Task to complete -
Carry on the passage about flow patterns in obstructed veins, starting right after its final sentence.

Flow patterns in obstructed veins. Postsurgical PV stenosis usually involves the proximal segment of the vein at its entrance into the left atrium [1, 2]. In real-time echocardiography, the Doppler sampling volume is usually positioned within the left atrium in the post-stenotic jet. As PC MR is not a real-time imaging method, however, it is difficult to target the post-stenotic jet that streams in any direction within the left atrial cavity. Therefore, we routinely examined the pre-stenotic segment, expecting that an abnormal flow pattern would also be seen upstream from the stenosis. Our hypothesis was confirmed and we obtained flow data consistent with those reported in a spectral Doppler echocardiographic study, where Smallhorn et al. described decreased flow velocity if the flow was measured upstream from the stenosis [7].

Supplied data -
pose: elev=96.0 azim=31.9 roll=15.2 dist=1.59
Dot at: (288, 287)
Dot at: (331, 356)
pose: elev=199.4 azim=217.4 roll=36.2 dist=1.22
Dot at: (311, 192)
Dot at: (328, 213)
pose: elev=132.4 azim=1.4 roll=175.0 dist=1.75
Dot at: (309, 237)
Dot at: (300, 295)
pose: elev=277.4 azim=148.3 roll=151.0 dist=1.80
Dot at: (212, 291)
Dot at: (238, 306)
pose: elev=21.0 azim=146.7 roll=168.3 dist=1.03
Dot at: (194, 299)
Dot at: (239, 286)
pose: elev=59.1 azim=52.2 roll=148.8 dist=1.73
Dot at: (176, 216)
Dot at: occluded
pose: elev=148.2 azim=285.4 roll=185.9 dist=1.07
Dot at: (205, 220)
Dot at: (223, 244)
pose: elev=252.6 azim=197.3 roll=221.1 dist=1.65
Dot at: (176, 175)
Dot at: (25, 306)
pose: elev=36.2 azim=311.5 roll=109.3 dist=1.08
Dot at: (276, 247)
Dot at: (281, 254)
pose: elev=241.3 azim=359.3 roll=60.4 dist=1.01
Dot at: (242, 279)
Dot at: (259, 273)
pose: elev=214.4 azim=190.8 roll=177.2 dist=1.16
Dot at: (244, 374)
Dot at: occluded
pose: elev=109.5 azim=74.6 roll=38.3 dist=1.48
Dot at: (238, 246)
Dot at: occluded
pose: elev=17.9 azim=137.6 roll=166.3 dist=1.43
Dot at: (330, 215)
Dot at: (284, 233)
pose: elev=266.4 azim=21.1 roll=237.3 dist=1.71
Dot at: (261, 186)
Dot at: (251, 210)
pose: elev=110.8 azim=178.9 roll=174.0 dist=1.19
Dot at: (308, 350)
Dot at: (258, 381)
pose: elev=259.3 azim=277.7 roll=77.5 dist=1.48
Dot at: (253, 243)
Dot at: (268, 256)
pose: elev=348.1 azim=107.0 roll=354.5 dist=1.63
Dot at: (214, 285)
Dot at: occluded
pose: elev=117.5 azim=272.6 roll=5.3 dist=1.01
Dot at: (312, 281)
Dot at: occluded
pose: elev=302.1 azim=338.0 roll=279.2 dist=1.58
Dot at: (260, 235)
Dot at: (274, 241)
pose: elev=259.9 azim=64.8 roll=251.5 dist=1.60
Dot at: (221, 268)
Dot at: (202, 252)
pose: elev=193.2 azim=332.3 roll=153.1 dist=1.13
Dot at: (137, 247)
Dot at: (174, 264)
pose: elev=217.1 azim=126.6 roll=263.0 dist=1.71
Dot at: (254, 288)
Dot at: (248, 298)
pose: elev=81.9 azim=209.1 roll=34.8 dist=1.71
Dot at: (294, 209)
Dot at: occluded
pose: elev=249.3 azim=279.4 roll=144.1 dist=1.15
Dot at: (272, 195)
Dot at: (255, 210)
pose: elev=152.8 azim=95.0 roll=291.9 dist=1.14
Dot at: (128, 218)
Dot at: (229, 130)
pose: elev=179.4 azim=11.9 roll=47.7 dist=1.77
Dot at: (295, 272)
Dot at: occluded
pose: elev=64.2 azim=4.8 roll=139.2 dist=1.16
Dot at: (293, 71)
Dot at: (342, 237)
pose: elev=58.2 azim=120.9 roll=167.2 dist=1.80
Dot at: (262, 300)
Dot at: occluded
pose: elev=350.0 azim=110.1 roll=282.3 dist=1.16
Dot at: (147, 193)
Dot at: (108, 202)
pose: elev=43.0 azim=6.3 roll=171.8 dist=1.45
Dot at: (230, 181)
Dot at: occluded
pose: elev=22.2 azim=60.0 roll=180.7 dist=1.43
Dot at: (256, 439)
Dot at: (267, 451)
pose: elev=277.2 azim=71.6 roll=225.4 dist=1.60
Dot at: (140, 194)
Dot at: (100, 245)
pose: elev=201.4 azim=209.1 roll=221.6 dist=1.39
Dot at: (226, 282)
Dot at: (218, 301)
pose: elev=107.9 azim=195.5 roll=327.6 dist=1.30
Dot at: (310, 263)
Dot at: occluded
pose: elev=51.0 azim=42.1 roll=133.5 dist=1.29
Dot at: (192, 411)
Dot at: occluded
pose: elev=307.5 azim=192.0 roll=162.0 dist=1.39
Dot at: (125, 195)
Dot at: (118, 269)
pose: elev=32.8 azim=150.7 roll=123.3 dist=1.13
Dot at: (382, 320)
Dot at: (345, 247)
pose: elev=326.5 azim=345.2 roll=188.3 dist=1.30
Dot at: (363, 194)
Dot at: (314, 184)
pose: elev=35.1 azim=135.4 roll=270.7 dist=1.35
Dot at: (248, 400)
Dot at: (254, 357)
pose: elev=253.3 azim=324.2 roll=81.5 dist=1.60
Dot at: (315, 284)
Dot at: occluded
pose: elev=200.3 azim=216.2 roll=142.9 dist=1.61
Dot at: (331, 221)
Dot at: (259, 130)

Answer to this exercise -
We were not able to perform PC MR measurements in four of ten stenotic pulmonary veins, either because the vessel size was too small or because the complex tortuous anatomy prevented us from achieving proper targeting. The size of stenotic or hypoplastic pulmonary veins in children may represent a limitation for the clinical applicability of this technique. Indeed, our data, which are based on six pulmonary veins showing different degrees of narrowing, are not enough for defining the typical obstructive flow pattern. Nevertheless, the good correlation between the flow pattern observed by PC MR and the pattern observed by spectral Doppler for the unobstructed veins suggests that the flow pattern measured by PC MR may also be reliable in the presence of stenosis. Further studies in a larger group of patients may validate the reproducibility of our findings. Furthermore, evaluation of the changes in pulmonary arterial blood flow in the central and peripheral branches can provide important additional physiological information, considering that pulmonary arterial blood flow may be redistributed in the presence of PV obstruction. The clinical significance of these blood-flow changes in association with PV obstructions also deserves further investigation. However, in severe stenosis, contrast-enhanced angiography clearly shows on the anatomical images the severe nature of the lesion, even if the flow pattern cannot be analysed.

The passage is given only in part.